The Online Voice of the Bicycle Alliance of Washington

Wednesday, March 30, 2011

The “Mutual Responsibilities” Bill—What’s Up?

The legislature won’t act on the proposed bill to set out drivers’ and cyclists’ rights and responsibilities until cyclists’ concerns are met; next steps will be taken at Bike Alliance Legislative Committee early summer 2011 meeting

“Rumors of my death,” Mark Twain once remarked, “have been greatly exaggerated.”

The opposite might be said about the existing version of House Bill 1018, the proposed “Mutual Responsibilities” law introduced at the beginning of this year’s legislative session. Internet rumors to the contrary, the bill isn’t going anywhere, this year or next, without more input from cyclists and a thorough vetting to ensure that concerns have been met and it accomplishes its intended goals.

HB 1018 was an attempt to set out motorists’ and cyclists’ rights and responsibilities—including more specific language about safe passing distances. The Bike Alliance’s Legislative and Statewide Issues Committee, comprised of cyclists from around the state, drafted the bill; and Rep. Jamie Pedersen, D-Seattle, agreed to be its prime sponsor. A number of other legislators joined as co-sponsors. A companion bill, SB 5193, was introduced in the senate, with Sen. Scott White as its prime sponsor.

However, after the bill’s introduction a number of cyclists raised concerns about some of its provisions, some believing that it reduced cyclists’ existing rights. Because of these concerns the Bike Alliance asked the bill’s sponsors not to take action on the legislation, as reported earlier on our web site’s legislation page and blog.  The sponsors in turn asked the legislature’s Transportation Committee chairs not to schedule the bill for a hearing during the 2011 session. In fact, no legislative action has been taken on either the House or Senate versions since January.

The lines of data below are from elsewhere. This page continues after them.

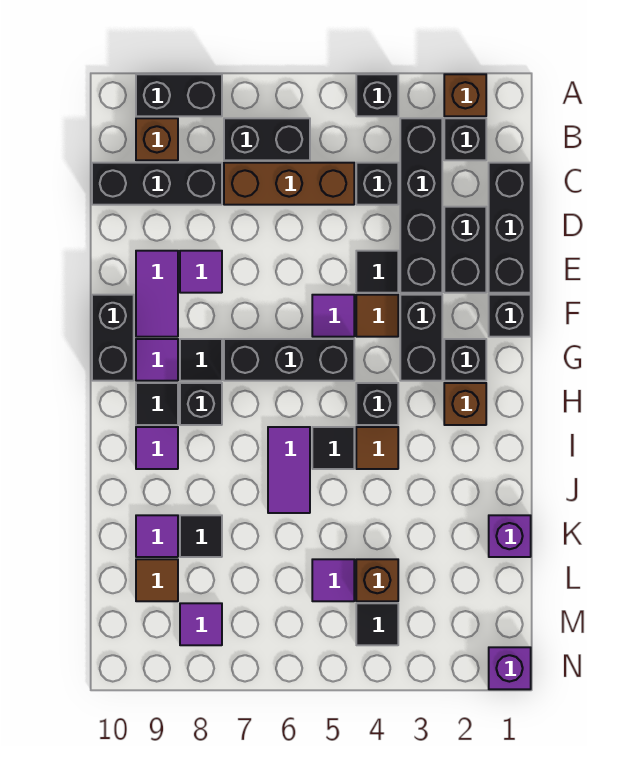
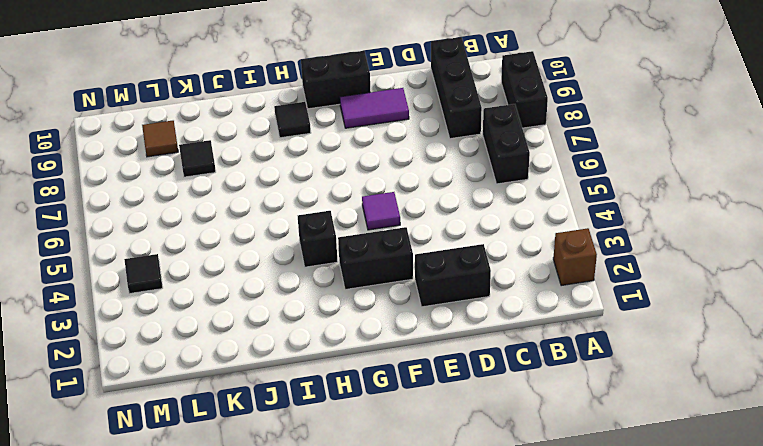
none -> black brick A4 level 1
none -> black brick B2 level 1
none -> black brick B3:E3 level 1
none -> brown brick B9 level 1

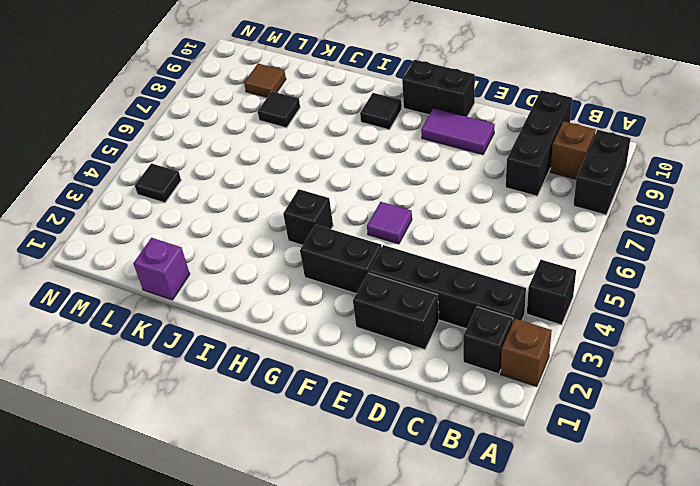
none -> black brick B6:B7 level 1
none -> black brick C1:E1 level 1
none -> black brick C4 level 1
none -> brown brick C5:C7 level 1

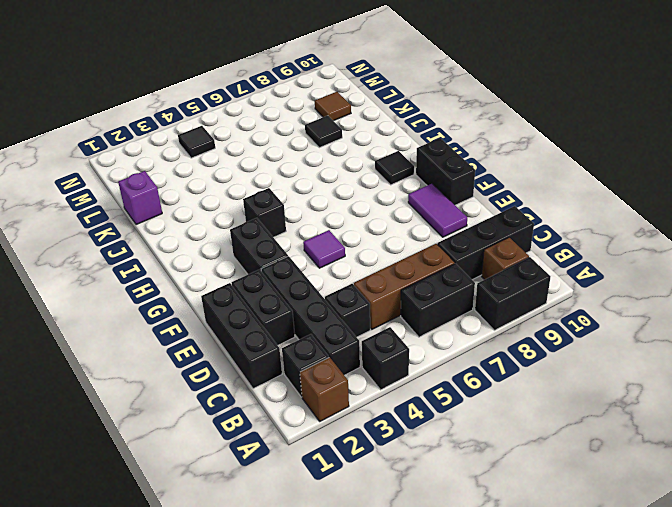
none -> black tile E4 level 1
none -> purple tile E8 level 1
none -> black brick F1 level 1
none -> brown tile F4 level 1

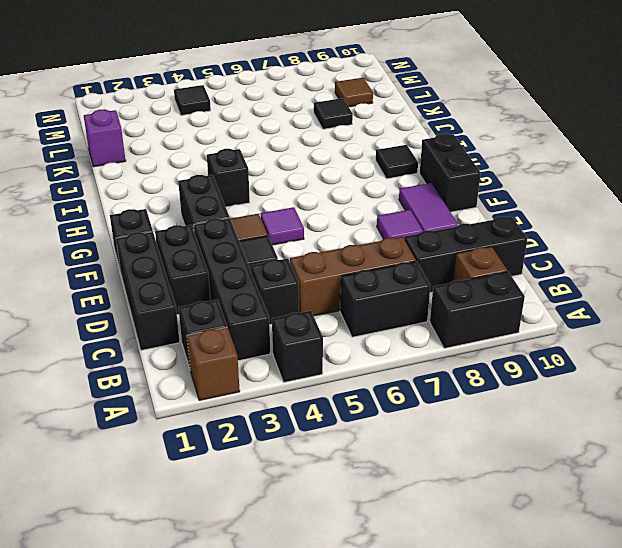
none -> black brick G2 level 1
none -> black brick G5:G7 level 1
none -> black tile G8 level 1
none -> purple tile G9 level 1

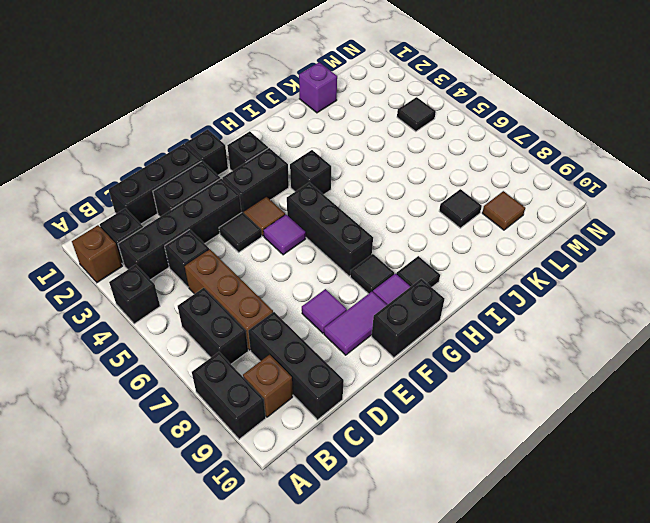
none -> brown brick H2 level 1
none -> black brick H8 level 1
none -> brown tile I4 level 1
none -> black tile I5 level 1

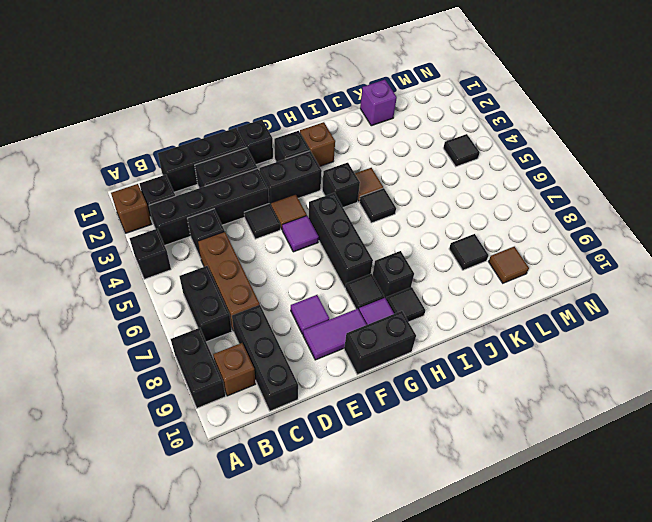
none -> purple tile I6:J6 level 1
none -> purple tile I9 level 1
none -> purple tile K9 level 1
none -> brown brick L4 level 1

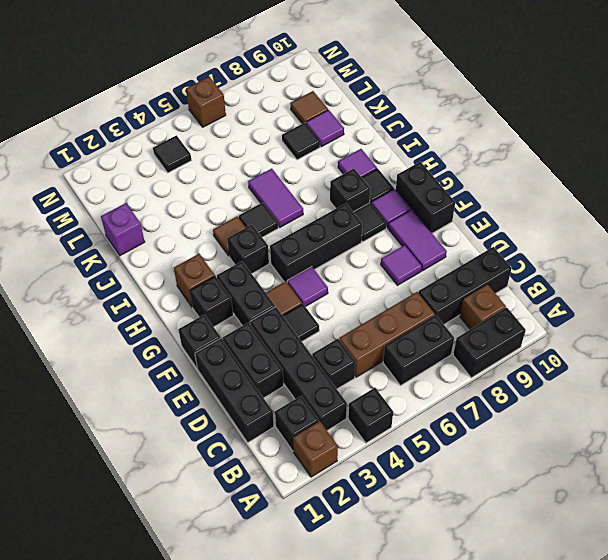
brown brick N6 level 1 -> brown brick L4 level 1
none -> purple tile L5 level 1
none -> purple tile M8 level 1
none -> purple brick N1 level 1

Nothing more will happen until the Bike Alliance’s Legislative and Statewide Issues Committee discusses the bill and conducts further outreach to the bicycling community. Committee members will discuss the bill at their early summer 2011 meeting, which will take place in a few months. (Check the Bike Alliance website and blog, where information on the meeting’s date and location will be posted once they are confirmed.)

However, a recent post in the Seattle Likes Bikes blog has apparently raised concerns among some that the legislature will act on essentially the same bill next year.  Not to worry: these fears are misplaced.

Technically, the state legislature operates on two-year cycles, each of which includes two regular legislative sessions, as explained on the Washington State Legislature’s “overview of the legislative process” web page.  The 2011 legislative session is the first of the current two-year cycle. Bills that are introduced during the first regular legislative session of a cycle don’t “die” if they aren’t acted upon; instead they carry over to the second regular session.

Thus, it’s literally true that HB 1018 isn’t “dead.” But that doesn’t necessarily mean that the same bill (or any bill) will be resurrected and acted upon in 2012.  Practically speaking, this will happen only if the bill’s sponsors ask the committee chairs to set some version of the bill for a hearing---and that won’t happen until both the Bicycle Alliance and the bill’s prime sponsors are convinced that the bill meets cyclists’ needs.

In the meantime, we’d like your input. Take a look at the bill and forward any comments or ideas to Bicycle Alliance Executive Director Barbara Culp at


  1. I actually was going to replace my vehicle license plate with a Bicycle Alliance plate next year when my current plate expires. I am a cyclist and like the concept of what you're supposed to be doing for us. That said, Tim Eyeman would probably be as safe a cycling advocate as you. Really, let the cops who don't want me out there mandate shoulder and bike lane use. Ever heard of door zones, pot holes, glass and nails. Not all all bikes are maintained and I should make that choice. You word it in a manor in which it leaves it up in the air as to who makes that interpretation. This is the Jim Crow of bike laws.

  2. It is incomprehensible that a "bicycling advocacy organization" would turn out a piece of proposed legislation like HB 1018. Did anybody even bother to run it past an attorney (or, more precisely, an attorney who doesn't hate bicyclists)?

    If you don't know what you are doing, don't write or support proposed legislation in the name of bicyclists.